Aliou Diop, le procureur de Kolda en charge de l’affaire, qui ne souhaite pas s’expirmer auprès d’Afrik.com sur ce qu’il qualifie de « dossier très sensible », a libéré Franck et David, Mamadou ainsi que deux jeunes comédiens de la troupe qui ont aussi été entendus.
« Quand on a été reçu par le Procureur mardi soir, et après qu’il a visionné les cassettes, il s’est vite rendu compte qu’il n’avait rien contre nous et il nous a libérés », raconte Franck en précisant : « Lorsque j’ai pris conscience de la gravité des accusations qui étaient portées contre nous, j’ai envoyé un SMS en France pour faire bouger les réseaux, le ministère des Affaires étrangères, les ambassades et les consulats ont été prévenus, et ici, les amis Sénégalais ont aussi fait bouger beaucoup de monde. Cela a dû faire pression sur l’Etat. »

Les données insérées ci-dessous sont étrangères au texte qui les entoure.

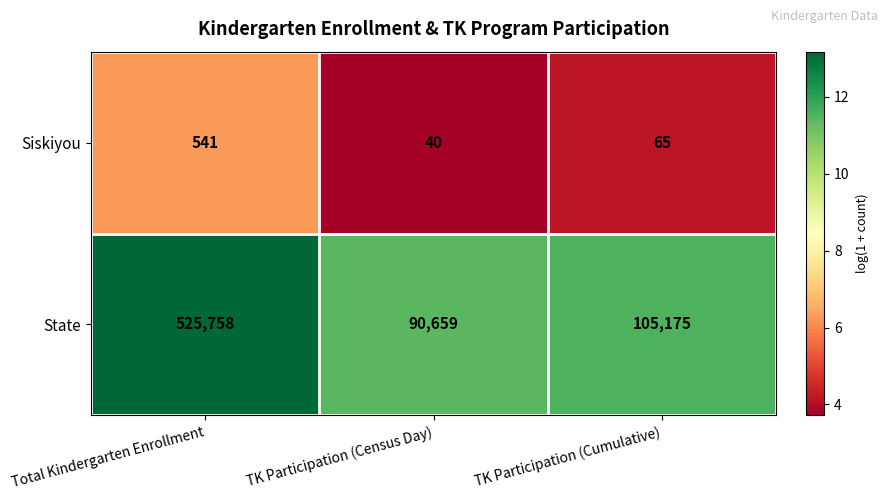

Rank the series at Total Kindergarten Enrollment from lowest to highest value.

Siskiyou, State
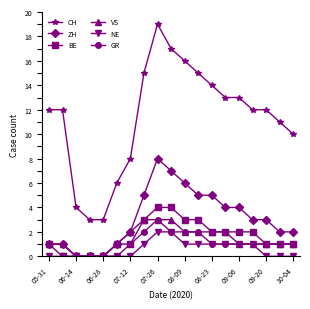

True or false: NE and CH intersect in this chart.

False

Les comédiens sont rentrés à Marsassadoum qui a retrouvé la tranquillité. Le maire, satisfait du dénouement de l’affaire ne donnera pas suite. « Je pense qu’ils n’ont pas mesuré les conséquences de leurs actes, je ne porterai pas plainte, pour moi, le dossier est clos », a-t-il indiqué.
David Perez, très éprouvé par l’expérience et qui, selon Franck, « ne souhaite pas remettre les pieds au Sénégal » a rejoint Dakar dès mercredi. Franck continuera à travailler pour le développement et les échanges interculturels avec son association Via Brachy. «L’expérience a été très éprouvante, je ne m’attendais pas à vivre ça en tournant un film pour la paix, mais je suis content d’avoir participé.»
Quant aux cassettes du tournage, elles seraient toujours entre les mains du procureur de Kolda qui devra décider de l’avenir du film.